Fig. 8 Experimental and simulated results of the object system with C-SFC or with FL-SFC

In designing C-SFC, a flow equation linearized in the operating point of the servo valve was used. Control gains for the C-SFC were obtained from the pole placement method. The representative poles for the C-SFC were placed at the same positions as ones for FL-SFC(designed in section 3) so as to enable an objective comparison of control performances of the systems with the FL-SFC and the C-SFC. And other poles were placed at -38x5 on the real axis.

Fig. 8 shows the validity of the mathematical model of the control systems used in this study. In this figure, FL-SFC shows better response compared to C-SFC by reducing 17.1% in settling time(±2% basis for the final value of a step response).

6.2 The results when「FL-SFC-DOB」applied

6.2.1 Under external load

Fig. 10 shows the step responses of the control system under external load(Fig. 9) of W=1000 N . When FL-SFC was applied(Fig. 10 (a)), 0.4 mm steadystate error and undershoot response appeared. But, with FL-SFC-DOB application, the effects of the external load could be rejected clearly as shown in Fig. 10(b).

 

Fig. 9 Simplified schematic diagram of the load system in the object system

Fig. 10 Experimental and simulated results of the object system with external load W 1000 N

6.2.2 Under null point drift in the control valve

In general, the allowable limit of null point drift in commercial servo valves ⁹⁾ is said to be ±2%. Under the allowable limit value of null point drift, the control performances of the control system were investigated. The null point drift in the servo valve was realized equivalently by shifting the null point of the servo amplifier output.

Fig. 11 shows the step responses of the control system under the null drift of ±2%. When FL-SFC was applied(Fig. 11 (a)), great steady state errors appeared, which was anticipated result by referring to Fig. 5. But, with the FL-SFC-DOB application, the effects of the null point drift could be removed and zero steady state error was realized.

Fig. 11 Experimental and Simulated results of the object system under valve null point shift with +2%, -2%

6.2.3 Under the variations of M_t , β_p and β_e

The effects of the variations of the representative physical parameters M_t ,β_p and β_e on the control performances of the control system were investigated.
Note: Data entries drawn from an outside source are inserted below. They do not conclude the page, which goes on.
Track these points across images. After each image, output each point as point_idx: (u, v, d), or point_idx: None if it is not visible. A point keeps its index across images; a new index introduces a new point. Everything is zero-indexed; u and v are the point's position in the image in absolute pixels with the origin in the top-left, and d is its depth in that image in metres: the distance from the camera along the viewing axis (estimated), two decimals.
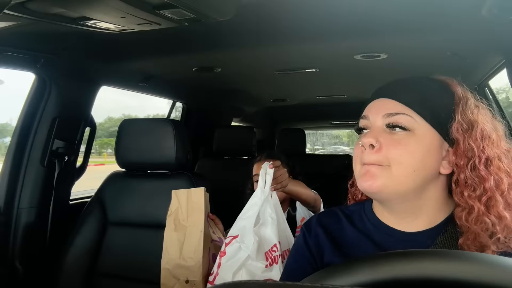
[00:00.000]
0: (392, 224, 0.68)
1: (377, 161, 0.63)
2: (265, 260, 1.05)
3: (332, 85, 2.61)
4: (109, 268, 1.48)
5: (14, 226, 1.54)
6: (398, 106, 0.66)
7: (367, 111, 0.70)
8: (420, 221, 0.66)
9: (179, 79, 2.22)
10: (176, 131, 1.53)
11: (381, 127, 0.66)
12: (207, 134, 2.81)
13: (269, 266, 1.04)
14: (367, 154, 0.64)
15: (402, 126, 0.64)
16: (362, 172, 0.65)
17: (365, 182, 0.64)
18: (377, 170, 0.63)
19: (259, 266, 1.04)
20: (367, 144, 0.64)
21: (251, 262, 1.05)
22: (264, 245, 1.07)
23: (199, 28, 1.20)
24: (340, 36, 1.42)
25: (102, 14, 0.97)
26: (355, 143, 0.71)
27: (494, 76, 1.82)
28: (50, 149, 1.59)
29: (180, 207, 1.25)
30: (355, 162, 0.68)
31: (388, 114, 0.66)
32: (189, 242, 1.19)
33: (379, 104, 0.68)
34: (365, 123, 0.69)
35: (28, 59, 1.38)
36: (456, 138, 0.64)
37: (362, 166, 0.65)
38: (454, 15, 1.17)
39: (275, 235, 1.08)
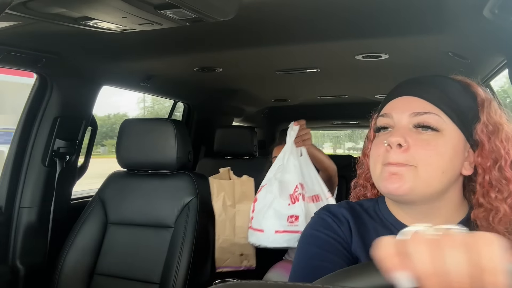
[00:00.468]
0: (410, 224, 0.65)
1: (405, 160, 0.61)
2: (289, 199, 1.24)
3: (333, 85, 2.61)
4: (110, 267, 1.49)
5: (15, 225, 1.55)
6: (425, 105, 0.64)
7: (390, 109, 0.67)
8: (437, 222, 0.64)
9: (180, 79, 2.22)
10: (177, 131, 1.53)
11: (407, 126, 0.63)
12: (208, 134, 2.82)
13: (291, 204, 1.24)
14: (393, 154, 0.61)
15: (431, 126, 0.62)
16: (386, 174, 0.62)
17: (391, 184, 0.61)
18: (404, 172, 0.60)
19: (283, 205, 1.24)
20: (395, 143, 0.61)
21: (276, 202, 1.25)
22: (288, 187, 1.26)
23: (201, 28, 1.20)
24: (341, 36, 1.42)
25: (104, 14, 0.98)
26: (373, 143, 0.68)
27: (495, 77, 1.82)
28: (51, 149, 1.59)
29: (226, 193, 1.43)
30: (375, 162, 0.65)
31: (415, 113, 0.63)
32: (240, 225, 1.40)
33: (404, 102, 0.66)
34: (386, 121, 0.66)
35: (29, 58, 1.39)
36: (481, 140, 0.63)
37: (385, 166, 0.63)
38: (456, 15, 1.17)
39: (297, 179, 1.26)
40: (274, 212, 1.26)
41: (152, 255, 1.45)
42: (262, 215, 1.28)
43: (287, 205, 1.25)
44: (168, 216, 1.48)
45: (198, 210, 1.45)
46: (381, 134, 0.67)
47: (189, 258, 1.37)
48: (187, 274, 1.36)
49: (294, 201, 1.25)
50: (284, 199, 1.26)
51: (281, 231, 1.25)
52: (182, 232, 1.42)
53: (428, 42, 1.47)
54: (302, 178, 1.29)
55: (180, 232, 1.42)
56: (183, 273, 1.35)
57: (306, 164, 1.34)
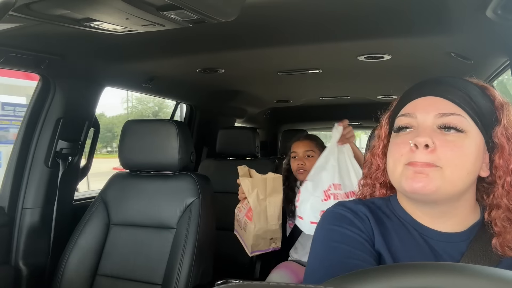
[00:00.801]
0: (426, 223, 0.66)
1: (432, 161, 0.60)
2: (323, 195, 1.40)
3: (336, 86, 2.60)
4: (112, 268, 1.49)
5: (18, 226, 1.55)
6: (450, 106, 0.64)
7: (412, 109, 0.66)
8: (453, 222, 0.65)
9: (183, 80, 2.22)
10: (180, 132, 1.53)
11: (431, 126, 0.63)
12: (210, 135, 2.82)
13: (324, 201, 1.39)
14: (420, 154, 0.61)
15: (457, 127, 0.62)
16: (410, 172, 0.61)
17: (417, 183, 0.60)
18: (430, 171, 0.60)
19: (317, 200, 1.40)
20: (422, 143, 0.60)
21: (312, 197, 1.43)
22: (324, 184, 1.41)
23: (203, 29, 1.20)
24: (343, 37, 1.42)
25: (106, 15, 0.98)
26: (392, 142, 0.67)
27: (498, 77, 1.81)
28: (54, 150, 1.60)
29: (259, 188, 1.63)
30: (396, 161, 0.64)
31: (441, 114, 0.63)
32: (271, 214, 1.62)
33: (428, 102, 0.65)
34: (409, 121, 0.65)
35: (32, 60, 1.39)
36: (501, 142, 0.64)
37: (407, 166, 0.62)
38: (458, 15, 1.17)
39: (331, 179, 1.41)
40: (310, 205, 1.45)
41: (155, 256, 1.45)
42: (303, 205, 1.48)
43: (321, 201, 1.41)
44: (171, 217, 1.48)
45: (200, 211, 1.45)
46: (402, 134, 0.66)
47: (192, 259, 1.37)
48: (189, 275, 1.35)
49: (327, 199, 1.40)
50: (318, 195, 1.42)
51: (315, 223, 1.38)
52: (184, 233, 1.42)
53: (431, 43, 1.46)
54: (339, 178, 1.43)
55: (183, 233, 1.42)
56: (185, 274, 1.35)
57: (347, 162, 1.46)
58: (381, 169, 0.75)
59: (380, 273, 0.36)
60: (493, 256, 0.61)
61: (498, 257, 0.62)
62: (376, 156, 0.76)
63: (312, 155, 1.89)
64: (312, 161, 1.80)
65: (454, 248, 0.64)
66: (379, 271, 0.36)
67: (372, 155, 0.77)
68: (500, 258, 0.62)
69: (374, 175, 0.76)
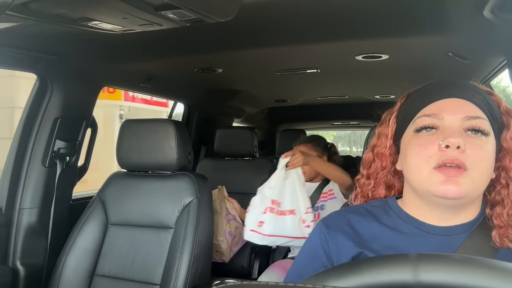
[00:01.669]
0: (423, 219, 0.67)
1: (464, 160, 0.60)
2: (263, 209, 1.65)
3: (333, 86, 2.61)
4: (110, 268, 1.48)
5: (16, 226, 1.55)
6: (475, 109, 0.65)
7: (438, 110, 0.65)
8: (458, 220, 0.66)
9: (181, 80, 2.22)
10: (178, 132, 1.53)
11: (458, 128, 0.63)
12: (208, 135, 2.82)
13: (263, 213, 1.65)
14: (451, 153, 0.61)
15: (483, 130, 0.63)
16: (441, 178, 0.61)
17: (449, 190, 0.60)
18: (460, 177, 0.60)
19: (259, 212, 1.66)
20: (456, 144, 0.60)
21: (255, 209, 1.68)
22: (267, 200, 1.67)
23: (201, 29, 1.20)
24: (341, 37, 1.42)
25: (104, 15, 0.98)
26: (413, 143, 0.66)
27: (495, 77, 1.82)
28: (51, 150, 1.59)
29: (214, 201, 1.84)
30: (422, 163, 0.63)
31: (469, 116, 0.63)
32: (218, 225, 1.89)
33: (455, 104, 0.65)
34: (433, 121, 0.65)
35: (30, 59, 1.39)
36: (508, 146, 0.66)
37: (436, 171, 0.62)
38: (456, 15, 1.17)
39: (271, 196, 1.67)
40: (253, 215, 1.69)
41: (153, 256, 1.45)
42: (248, 215, 1.71)
43: (260, 213, 1.66)
44: (169, 217, 1.48)
45: (198, 211, 1.44)
46: (425, 134, 0.65)
47: (190, 259, 1.37)
48: (187, 275, 1.35)
49: (265, 212, 1.66)
50: (260, 208, 1.67)
51: (253, 230, 1.68)
52: (182, 233, 1.41)
53: (429, 42, 1.47)
54: (278, 196, 1.68)
55: (181, 233, 1.42)
56: (183, 274, 1.35)
57: (295, 184, 1.70)
58: (387, 169, 0.75)
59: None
60: (490, 248, 0.63)
61: (496, 249, 0.63)
62: (381, 156, 0.75)
63: None
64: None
65: (451, 241, 0.64)
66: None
67: (376, 155, 0.76)
68: (497, 250, 0.63)
69: (379, 175, 0.76)
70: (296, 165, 1.72)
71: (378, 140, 0.76)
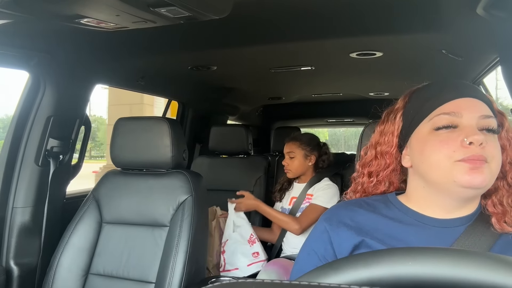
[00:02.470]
0: (426, 213, 0.70)
1: (486, 154, 0.65)
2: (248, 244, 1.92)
3: (328, 83, 2.61)
4: (105, 267, 1.48)
5: (9, 226, 1.53)
6: (487, 109, 0.70)
7: (456, 108, 0.69)
8: (459, 212, 0.70)
9: (175, 77, 2.21)
10: (172, 130, 1.52)
11: (475, 126, 0.67)
12: (203, 132, 2.81)
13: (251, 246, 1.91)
14: (476, 149, 0.65)
15: (495, 129, 0.68)
16: (466, 167, 0.64)
17: (475, 178, 0.64)
18: (484, 167, 0.65)
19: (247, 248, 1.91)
20: (480, 141, 0.64)
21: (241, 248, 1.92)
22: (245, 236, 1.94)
23: (195, 26, 1.20)
24: (335, 34, 1.43)
25: (97, 12, 0.97)
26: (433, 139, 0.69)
27: (488, 74, 1.83)
28: (44, 148, 1.58)
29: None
30: (445, 158, 0.66)
31: (484, 116, 0.68)
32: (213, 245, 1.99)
33: (471, 104, 0.69)
34: (452, 120, 0.68)
35: (21, 57, 1.37)
36: (503, 143, 0.71)
37: (460, 162, 0.65)
38: (449, 13, 1.18)
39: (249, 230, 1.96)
40: (242, 255, 1.89)
41: (148, 254, 1.44)
42: (233, 258, 1.90)
43: (249, 247, 1.90)
44: (163, 215, 1.47)
45: (193, 209, 1.44)
46: (445, 132, 0.68)
47: (185, 257, 1.37)
48: (183, 273, 1.35)
49: (252, 244, 1.91)
50: (245, 244, 1.90)
51: (251, 263, 1.88)
52: (177, 231, 1.41)
53: (422, 40, 1.47)
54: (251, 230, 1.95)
55: (176, 231, 1.42)
56: (179, 272, 1.35)
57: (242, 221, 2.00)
58: (391, 167, 0.77)
59: None
60: (488, 237, 0.66)
61: (494, 237, 0.66)
62: (386, 154, 0.76)
63: (293, 156, 2.05)
64: (295, 161, 2.05)
65: (450, 232, 0.68)
66: None
67: (380, 153, 0.77)
68: (495, 237, 0.66)
69: (383, 172, 0.77)
70: (242, 208, 1.98)
71: (381, 138, 0.78)
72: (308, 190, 2.00)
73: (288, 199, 2.08)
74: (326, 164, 2.06)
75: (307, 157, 2.03)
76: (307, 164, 2.03)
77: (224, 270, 1.92)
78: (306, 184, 2.02)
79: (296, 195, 2.04)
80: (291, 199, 2.06)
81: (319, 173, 2.04)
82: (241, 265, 1.88)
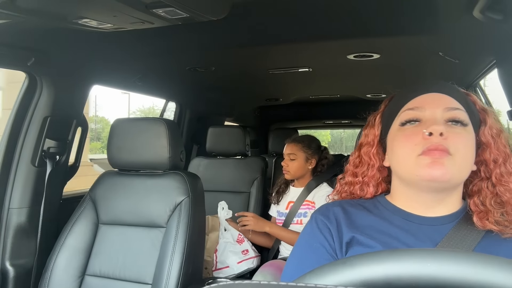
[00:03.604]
0: (411, 210, 0.71)
1: (447, 146, 0.65)
2: (237, 244, 2.00)
3: (325, 85, 2.62)
4: (101, 268, 1.47)
5: (5, 226, 1.53)
6: (454, 102, 0.70)
7: (420, 103, 0.71)
8: (443, 210, 0.71)
9: (172, 78, 2.21)
10: (169, 131, 1.52)
11: (440, 119, 0.68)
12: (200, 134, 2.81)
13: (240, 244, 1.99)
14: (435, 139, 0.65)
15: (461, 121, 0.68)
16: (427, 161, 0.65)
17: (436, 170, 0.64)
18: (445, 160, 0.64)
19: (236, 247, 1.98)
20: (439, 131, 0.65)
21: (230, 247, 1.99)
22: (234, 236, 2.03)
23: (192, 27, 1.20)
24: (333, 36, 1.43)
25: (94, 13, 0.97)
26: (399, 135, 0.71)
27: (484, 76, 1.84)
28: (41, 149, 1.57)
29: (208, 226, 2.04)
30: (409, 152, 0.67)
31: (449, 108, 0.69)
32: (209, 248, 1.99)
33: (435, 98, 0.71)
34: (416, 114, 0.70)
35: (18, 57, 1.37)
36: (487, 140, 0.71)
37: (423, 156, 0.65)
38: (446, 16, 1.19)
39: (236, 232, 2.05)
40: (231, 253, 1.94)
41: (144, 255, 1.44)
42: (224, 257, 1.95)
43: (239, 246, 1.97)
44: (160, 216, 1.47)
45: (190, 210, 1.44)
46: (410, 126, 0.70)
47: (182, 258, 1.37)
48: (179, 274, 1.35)
49: (240, 243, 1.99)
50: (234, 244, 1.98)
51: (241, 261, 1.93)
52: (174, 232, 1.41)
53: (419, 42, 1.48)
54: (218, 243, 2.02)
55: (172, 232, 1.41)
56: (175, 273, 1.35)
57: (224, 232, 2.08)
58: (376, 167, 0.78)
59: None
60: (474, 235, 0.66)
61: (480, 235, 0.66)
62: (369, 154, 0.79)
63: (294, 158, 2.02)
64: (295, 163, 2.02)
65: (437, 230, 0.68)
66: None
67: (364, 154, 0.80)
68: (481, 235, 0.66)
69: (368, 173, 0.79)
70: (247, 227, 1.96)
71: (365, 139, 0.81)
72: (307, 195, 1.98)
73: (285, 203, 2.07)
74: (325, 168, 2.05)
75: (308, 160, 2.01)
76: (307, 167, 2.02)
77: (216, 269, 1.95)
78: (304, 189, 2.00)
79: (293, 200, 2.02)
80: (288, 203, 2.05)
81: (317, 176, 2.04)
82: (232, 263, 1.93)
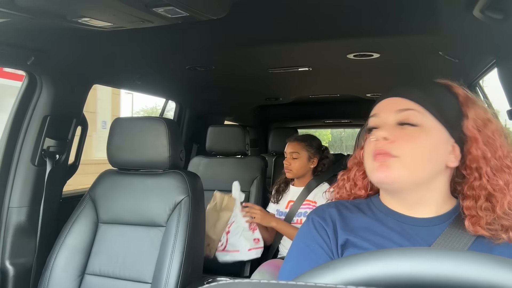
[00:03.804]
0: (402, 211, 0.72)
1: (389, 149, 0.68)
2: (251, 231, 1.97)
3: (325, 84, 2.62)
4: (101, 267, 1.47)
5: (5, 225, 1.53)
6: (408, 103, 0.71)
7: (377, 110, 0.74)
8: (430, 210, 0.71)
9: (172, 78, 2.21)
10: (169, 130, 1.52)
11: (392, 123, 0.71)
12: (200, 133, 2.81)
13: (252, 232, 1.96)
14: (380, 144, 0.69)
15: (411, 122, 0.69)
16: (376, 165, 0.69)
17: (381, 173, 0.68)
18: (390, 163, 0.67)
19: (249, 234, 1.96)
20: (381, 136, 0.69)
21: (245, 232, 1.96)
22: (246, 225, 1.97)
23: (193, 26, 1.20)
24: (333, 35, 1.43)
25: (94, 11, 0.97)
26: (366, 142, 0.74)
27: (484, 76, 1.84)
28: (41, 148, 1.57)
29: (216, 203, 2.05)
30: (367, 157, 0.72)
31: (399, 110, 0.71)
32: (219, 226, 2.00)
33: (389, 102, 0.74)
34: (375, 121, 0.74)
35: (18, 56, 1.36)
36: (473, 134, 0.69)
37: (373, 161, 0.69)
38: (446, 15, 1.19)
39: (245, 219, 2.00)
40: (244, 238, 1.92)
41: (144, 254, 1.44)
42: (236, 241, 1.93)
43: (251, 233, 1.95)
44: (160, 215, 1.47)
45: (190, 209, 1.44)
46: (372, 132, 0.74)
47: (181, 257, 1.37)
48: (179, 273, 1.35)
49: (253, 231, 1.95)
50: (248, 230, 1.94)
51: (252, 249, 1.92)
52: (174, 231, 1.41)
53: (419, 41, 1.48)
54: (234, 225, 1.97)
55: (172, 231, 1.41)
56: (175, 272, 1.35)
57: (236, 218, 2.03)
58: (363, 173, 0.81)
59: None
60: (466, 238, 0.67)
61: (471, 238, 0.66)
62: (359, 155, 0.82)
63: (297, 157, 2.01)
64: (298, 162, 2.01)
65: (430, 232, 0.69)
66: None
67: (354, 163, 0.84)
68: (472, 238, 0.66)
69: (356, 176, 0.82)
70: (251, 219, 1.93)
71: (358, 149, 0.85)
72: (307, 195, 1.98)
73: (285, 203, 2.06)
74: (326, 168, 2.05)
75: (310, 159, 2.01)
76: (309, 166, 2.01)
77: (225, 249, 1.95)
78: (304, 188, 2.00)
79: (293, 199, 2.03)
80: (288, 202, 2.05)
81: (317, 176, 2.04)
82: (243, 249, 1.92)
Step responses of the control system under the variation of M_t, β_p and β_e were shown in Fig. 12, 13 and 14.

Fig. 12 Experimental and simulated results of the object system under M_t variation

Fig. 13 Simulated results of the object system under B_p variation

Fig. 14 Simulated results of the object system under β_e variation

When FL-SFC was applied, change in control performances appeared according to the variation of M_t , β_p and β_e . And, it was ascertained that, with FL-SFC-DOB application, the change in the control performances under the variation of M_t , β_p and β_e could be moderated in a great deal.

7. Conclusions

In this study, the control performance of a hydraulic servo system with a feedback linearization compensator and a disturbance observer was investigated. The focus of this study was set on the quantitative investigation of the effects(sensitivities) of system uncertainty on control performances of the hydraulic control system.
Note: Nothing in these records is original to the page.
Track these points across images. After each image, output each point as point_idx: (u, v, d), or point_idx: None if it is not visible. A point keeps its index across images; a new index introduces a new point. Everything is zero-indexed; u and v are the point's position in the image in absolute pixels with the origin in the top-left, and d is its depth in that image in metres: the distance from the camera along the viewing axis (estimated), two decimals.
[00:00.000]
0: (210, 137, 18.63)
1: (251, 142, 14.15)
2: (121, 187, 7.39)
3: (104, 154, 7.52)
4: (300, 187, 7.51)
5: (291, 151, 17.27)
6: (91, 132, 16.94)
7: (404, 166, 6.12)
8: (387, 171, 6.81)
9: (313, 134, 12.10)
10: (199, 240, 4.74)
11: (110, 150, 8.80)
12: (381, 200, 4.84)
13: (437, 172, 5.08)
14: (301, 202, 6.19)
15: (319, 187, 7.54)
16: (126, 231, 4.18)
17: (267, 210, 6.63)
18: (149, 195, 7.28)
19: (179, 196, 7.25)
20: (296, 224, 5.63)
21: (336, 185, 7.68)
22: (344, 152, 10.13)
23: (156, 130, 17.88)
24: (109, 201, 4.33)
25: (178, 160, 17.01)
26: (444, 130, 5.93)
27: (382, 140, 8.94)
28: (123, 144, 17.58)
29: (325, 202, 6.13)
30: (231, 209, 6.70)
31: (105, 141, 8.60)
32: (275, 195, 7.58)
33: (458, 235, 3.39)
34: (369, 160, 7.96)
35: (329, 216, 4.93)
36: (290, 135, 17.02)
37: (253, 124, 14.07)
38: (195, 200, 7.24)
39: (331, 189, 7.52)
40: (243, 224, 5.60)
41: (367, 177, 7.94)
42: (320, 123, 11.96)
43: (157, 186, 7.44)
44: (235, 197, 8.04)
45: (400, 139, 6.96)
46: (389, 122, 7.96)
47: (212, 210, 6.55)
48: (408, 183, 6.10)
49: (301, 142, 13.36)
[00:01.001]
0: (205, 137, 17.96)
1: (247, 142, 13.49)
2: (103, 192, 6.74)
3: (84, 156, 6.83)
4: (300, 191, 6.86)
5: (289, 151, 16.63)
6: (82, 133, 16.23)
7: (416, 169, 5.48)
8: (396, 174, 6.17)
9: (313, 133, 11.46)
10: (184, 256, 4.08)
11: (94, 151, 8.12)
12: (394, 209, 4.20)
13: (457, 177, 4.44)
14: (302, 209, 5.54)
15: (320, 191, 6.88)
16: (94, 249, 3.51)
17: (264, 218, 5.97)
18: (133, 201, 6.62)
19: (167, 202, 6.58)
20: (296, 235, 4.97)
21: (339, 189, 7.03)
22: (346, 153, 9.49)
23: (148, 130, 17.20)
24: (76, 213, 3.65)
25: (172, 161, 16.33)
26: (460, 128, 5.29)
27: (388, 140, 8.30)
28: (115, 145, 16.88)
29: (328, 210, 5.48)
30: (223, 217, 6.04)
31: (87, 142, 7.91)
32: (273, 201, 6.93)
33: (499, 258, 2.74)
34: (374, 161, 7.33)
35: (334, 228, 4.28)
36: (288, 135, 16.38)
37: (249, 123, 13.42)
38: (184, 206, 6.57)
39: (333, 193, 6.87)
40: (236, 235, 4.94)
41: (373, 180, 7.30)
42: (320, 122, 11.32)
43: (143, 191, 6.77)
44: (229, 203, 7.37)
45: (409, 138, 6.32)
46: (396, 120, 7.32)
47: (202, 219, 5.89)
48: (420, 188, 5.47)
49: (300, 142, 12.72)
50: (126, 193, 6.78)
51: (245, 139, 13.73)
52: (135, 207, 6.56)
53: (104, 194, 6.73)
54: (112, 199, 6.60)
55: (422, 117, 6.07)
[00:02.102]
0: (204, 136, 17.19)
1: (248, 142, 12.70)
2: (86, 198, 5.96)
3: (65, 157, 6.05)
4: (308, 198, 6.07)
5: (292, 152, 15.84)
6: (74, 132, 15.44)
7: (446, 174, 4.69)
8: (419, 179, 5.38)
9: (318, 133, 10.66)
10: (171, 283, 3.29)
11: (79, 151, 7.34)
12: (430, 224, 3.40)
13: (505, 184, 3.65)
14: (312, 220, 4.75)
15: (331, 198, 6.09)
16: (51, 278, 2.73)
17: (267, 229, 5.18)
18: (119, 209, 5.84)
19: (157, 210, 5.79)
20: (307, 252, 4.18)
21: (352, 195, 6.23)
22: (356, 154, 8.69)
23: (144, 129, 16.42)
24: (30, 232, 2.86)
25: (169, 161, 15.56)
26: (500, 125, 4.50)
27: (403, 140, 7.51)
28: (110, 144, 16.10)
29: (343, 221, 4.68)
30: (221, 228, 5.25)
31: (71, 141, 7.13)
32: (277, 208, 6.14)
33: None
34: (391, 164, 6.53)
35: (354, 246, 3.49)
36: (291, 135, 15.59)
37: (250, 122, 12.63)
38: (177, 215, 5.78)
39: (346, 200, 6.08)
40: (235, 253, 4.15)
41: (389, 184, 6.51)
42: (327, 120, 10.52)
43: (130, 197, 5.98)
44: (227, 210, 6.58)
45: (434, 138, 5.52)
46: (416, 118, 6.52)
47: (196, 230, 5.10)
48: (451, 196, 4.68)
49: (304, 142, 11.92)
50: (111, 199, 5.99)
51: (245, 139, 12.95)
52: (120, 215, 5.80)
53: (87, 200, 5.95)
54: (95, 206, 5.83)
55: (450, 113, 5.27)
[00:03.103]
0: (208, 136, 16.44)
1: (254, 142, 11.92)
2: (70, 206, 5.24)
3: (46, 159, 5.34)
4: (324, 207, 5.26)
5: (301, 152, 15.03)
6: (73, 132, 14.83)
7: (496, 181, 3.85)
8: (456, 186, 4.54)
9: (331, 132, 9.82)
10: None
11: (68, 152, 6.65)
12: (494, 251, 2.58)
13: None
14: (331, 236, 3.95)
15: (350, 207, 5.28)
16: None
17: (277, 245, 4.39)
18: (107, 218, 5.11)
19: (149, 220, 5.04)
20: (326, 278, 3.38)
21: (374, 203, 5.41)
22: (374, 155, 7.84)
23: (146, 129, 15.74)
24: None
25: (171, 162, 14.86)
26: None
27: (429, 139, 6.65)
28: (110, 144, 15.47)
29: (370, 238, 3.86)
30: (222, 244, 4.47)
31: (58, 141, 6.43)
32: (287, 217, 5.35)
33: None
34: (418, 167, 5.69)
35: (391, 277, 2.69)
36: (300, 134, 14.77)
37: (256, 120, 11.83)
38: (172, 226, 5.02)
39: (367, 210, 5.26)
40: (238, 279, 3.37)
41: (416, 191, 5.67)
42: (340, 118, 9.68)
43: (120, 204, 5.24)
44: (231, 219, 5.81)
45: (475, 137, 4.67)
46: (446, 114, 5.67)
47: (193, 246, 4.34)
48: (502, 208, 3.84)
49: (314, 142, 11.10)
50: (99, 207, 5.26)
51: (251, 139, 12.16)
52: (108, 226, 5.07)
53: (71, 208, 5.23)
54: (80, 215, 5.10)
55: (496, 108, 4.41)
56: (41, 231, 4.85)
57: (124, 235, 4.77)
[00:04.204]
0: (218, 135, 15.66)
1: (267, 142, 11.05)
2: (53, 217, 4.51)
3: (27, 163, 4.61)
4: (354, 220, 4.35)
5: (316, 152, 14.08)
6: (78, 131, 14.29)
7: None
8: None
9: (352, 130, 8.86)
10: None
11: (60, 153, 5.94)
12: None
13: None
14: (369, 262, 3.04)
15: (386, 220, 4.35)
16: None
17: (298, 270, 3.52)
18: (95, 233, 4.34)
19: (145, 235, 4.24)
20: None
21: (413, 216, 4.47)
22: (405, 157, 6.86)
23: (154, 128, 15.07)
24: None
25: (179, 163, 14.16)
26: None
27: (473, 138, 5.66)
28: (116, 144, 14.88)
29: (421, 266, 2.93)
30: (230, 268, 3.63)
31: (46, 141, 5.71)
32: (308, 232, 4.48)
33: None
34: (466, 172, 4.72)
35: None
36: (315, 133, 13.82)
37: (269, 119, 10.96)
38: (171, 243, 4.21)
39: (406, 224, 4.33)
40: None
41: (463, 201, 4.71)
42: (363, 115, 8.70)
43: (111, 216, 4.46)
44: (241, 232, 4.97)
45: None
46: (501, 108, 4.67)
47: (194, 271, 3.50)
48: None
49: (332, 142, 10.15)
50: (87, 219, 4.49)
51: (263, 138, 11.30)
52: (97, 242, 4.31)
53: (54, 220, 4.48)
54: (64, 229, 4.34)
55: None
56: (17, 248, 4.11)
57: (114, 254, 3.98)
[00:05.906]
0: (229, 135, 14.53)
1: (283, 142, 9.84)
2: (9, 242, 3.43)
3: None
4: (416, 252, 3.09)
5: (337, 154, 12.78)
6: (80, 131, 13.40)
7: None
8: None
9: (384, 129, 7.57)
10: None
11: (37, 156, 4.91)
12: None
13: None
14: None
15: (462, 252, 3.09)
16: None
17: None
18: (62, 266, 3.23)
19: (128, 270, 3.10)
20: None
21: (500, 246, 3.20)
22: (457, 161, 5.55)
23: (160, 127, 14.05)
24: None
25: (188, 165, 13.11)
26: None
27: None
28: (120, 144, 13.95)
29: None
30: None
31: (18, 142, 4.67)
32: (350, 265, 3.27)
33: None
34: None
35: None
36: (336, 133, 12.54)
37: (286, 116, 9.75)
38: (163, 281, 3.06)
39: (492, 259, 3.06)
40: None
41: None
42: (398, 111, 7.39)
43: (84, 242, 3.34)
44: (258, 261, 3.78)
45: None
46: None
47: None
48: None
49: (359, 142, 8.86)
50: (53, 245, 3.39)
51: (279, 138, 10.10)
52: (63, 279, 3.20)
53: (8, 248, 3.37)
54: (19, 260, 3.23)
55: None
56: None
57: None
The sensitivity on the system uncertainty(changes in values of physical parameters of the control system, neutral point shift of the control valve, and disturbance input) of the hydraulic control system with a Feedback Linearization - State Feedback Controller(FL-SFC) which has not been covered in detail in the previous researches, was studied quantitatively by experiments and numerical simulations. As a result, it was confirmed that the system uncertainty may significantly affect the control performance in the hydraulic control system with FL-SFC.

Then, a Feedback Linearization - State Feedback Controller with Disturbance Observer (FL-SFC-DOB) was designed for the hydraulic servo system. From the experiments and numerical simulations, it was confirmed the control with FL-SFC-DOB can guarantee excellent and robust control performance under the existence of system uncertainty and external disturbances.